From a competitive standpoint, the new features keep Sisense in step with peers as well as demonstrate the vendor's focus on developers, he continued, pointing out that Sisense is focusing on a niche rather than battling hyperscale cloud vendors such as Microsoft and Salesforce -- which owns Tableau -- for market share.
"The analytics market is an extremely competitive and mature market dominated by some of the largest software providers in the world," he said. "Sisense has chosen to focus on the developer market as a way to avoid fighting a multi-front war. Our Buyers Guides for Analytics … shows Sisense clinging to their rating as an innovative provider in that segment, but their positioning has slipped a bit from last year."
Ni similarly noted that while Sisense is not releasing new features with same frequency as some other providers, particularly data management vendors such as Databricks and Snowflake that now offer AI development capabilities, the vendor's expertise in embedded analysis is a differentiator.
"Sisense didn't so much lose momentum as narrow its focus and step away from broad BI and chatbot visibility to concentrate on embedded analytics -- and now, embedded intelligence -- where execution matters more than noise," he said.
Looking ahead
As Sisense plots its product development roadmap for the first half of 2026, the vendor's focus is on adding more agents and assistants that enable users to explore and analyze data, according to Katz. In addition, initiatives include strengthening the semantic layer that helps developers discover relevant data and improving foundational features that allow customers to embed and govern agents, he continued.
"Together, these investments are designed to move AI in analytics from promising demos to trusted, production-grade capabilities that customers can deploy with confidence," Katz said.
Focusing on foundational capabilities that enable customers to embed agents and other AI tools in user workflows is wise, according to Ni.
"If Sisense wants to attract the next wave of customers, it should lean into being the intelligence layer for … domain intelligence," he said. "As SaaS competition tightens and AI leverage expands, vendors will differentiate less on features and more on the intelligence embedded in their products, and Sisense can position itself to be a key platform that enables that shift."

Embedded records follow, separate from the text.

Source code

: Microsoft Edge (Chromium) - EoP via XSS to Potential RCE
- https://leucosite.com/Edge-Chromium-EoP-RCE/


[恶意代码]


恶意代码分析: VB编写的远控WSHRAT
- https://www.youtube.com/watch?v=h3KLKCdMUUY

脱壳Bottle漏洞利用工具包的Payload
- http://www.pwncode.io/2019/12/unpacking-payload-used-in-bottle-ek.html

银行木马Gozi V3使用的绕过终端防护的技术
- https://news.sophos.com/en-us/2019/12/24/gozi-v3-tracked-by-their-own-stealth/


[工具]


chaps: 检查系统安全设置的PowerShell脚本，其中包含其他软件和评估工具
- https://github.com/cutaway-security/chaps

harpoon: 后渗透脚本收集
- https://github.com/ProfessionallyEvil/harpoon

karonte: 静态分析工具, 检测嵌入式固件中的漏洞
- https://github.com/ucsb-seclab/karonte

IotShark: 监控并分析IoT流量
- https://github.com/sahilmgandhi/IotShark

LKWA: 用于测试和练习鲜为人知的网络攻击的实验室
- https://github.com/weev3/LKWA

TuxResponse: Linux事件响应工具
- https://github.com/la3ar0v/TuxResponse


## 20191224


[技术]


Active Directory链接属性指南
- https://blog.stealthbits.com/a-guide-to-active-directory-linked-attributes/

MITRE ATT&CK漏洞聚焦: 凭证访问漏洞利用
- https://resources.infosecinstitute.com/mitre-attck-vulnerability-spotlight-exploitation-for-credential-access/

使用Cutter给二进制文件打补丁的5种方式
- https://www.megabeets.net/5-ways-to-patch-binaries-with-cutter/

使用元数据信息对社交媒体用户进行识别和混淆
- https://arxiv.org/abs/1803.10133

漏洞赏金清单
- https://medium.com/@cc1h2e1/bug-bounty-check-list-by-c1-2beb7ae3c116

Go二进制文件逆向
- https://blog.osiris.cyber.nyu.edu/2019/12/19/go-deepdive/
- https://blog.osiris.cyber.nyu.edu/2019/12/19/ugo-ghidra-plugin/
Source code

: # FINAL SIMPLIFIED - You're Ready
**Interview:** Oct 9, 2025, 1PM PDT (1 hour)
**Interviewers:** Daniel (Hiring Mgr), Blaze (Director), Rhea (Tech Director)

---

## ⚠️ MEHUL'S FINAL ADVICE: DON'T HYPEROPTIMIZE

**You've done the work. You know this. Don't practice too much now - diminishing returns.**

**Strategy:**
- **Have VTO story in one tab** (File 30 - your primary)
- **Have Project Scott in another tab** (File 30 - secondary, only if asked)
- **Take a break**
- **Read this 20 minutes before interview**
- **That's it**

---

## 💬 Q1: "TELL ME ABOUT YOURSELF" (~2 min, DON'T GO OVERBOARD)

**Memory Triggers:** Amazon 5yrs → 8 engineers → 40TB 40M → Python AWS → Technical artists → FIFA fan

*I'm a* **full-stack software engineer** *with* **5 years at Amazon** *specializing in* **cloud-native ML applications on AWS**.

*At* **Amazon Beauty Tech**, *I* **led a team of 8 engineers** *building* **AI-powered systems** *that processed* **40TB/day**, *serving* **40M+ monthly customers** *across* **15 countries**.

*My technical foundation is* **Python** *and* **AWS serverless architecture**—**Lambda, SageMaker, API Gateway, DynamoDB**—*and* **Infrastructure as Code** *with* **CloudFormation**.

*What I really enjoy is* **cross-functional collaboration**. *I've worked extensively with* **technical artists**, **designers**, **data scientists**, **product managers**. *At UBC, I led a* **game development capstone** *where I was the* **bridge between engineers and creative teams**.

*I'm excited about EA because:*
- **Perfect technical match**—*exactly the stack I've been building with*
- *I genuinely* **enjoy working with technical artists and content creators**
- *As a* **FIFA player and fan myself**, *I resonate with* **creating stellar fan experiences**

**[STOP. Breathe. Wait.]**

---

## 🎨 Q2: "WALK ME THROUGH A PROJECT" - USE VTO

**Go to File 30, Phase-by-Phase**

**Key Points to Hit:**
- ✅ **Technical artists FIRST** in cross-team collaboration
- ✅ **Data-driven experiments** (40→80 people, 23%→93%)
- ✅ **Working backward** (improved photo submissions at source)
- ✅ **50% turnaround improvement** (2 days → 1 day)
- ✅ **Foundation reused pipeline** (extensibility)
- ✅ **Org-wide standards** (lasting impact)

Menninger, meanwhile, suggested that Sisense add support for open source standards such as Agent2Agent Protocol that build on MCP to coordinate how agents interact with one another.
"If Sisense wants to remain competitive in the developer market, it should consider expanding beyond MCP to support inter-agent coordination," he said. "MCP provides context but does not facilitate communication directly between different agents. Custom AI-based applications will need to coordinate the actions of multiple agents."
Eric Avidon is a senior news writer for Informa TechTarget and a journalist with more than 25 years of experience. He covers analytics and data management.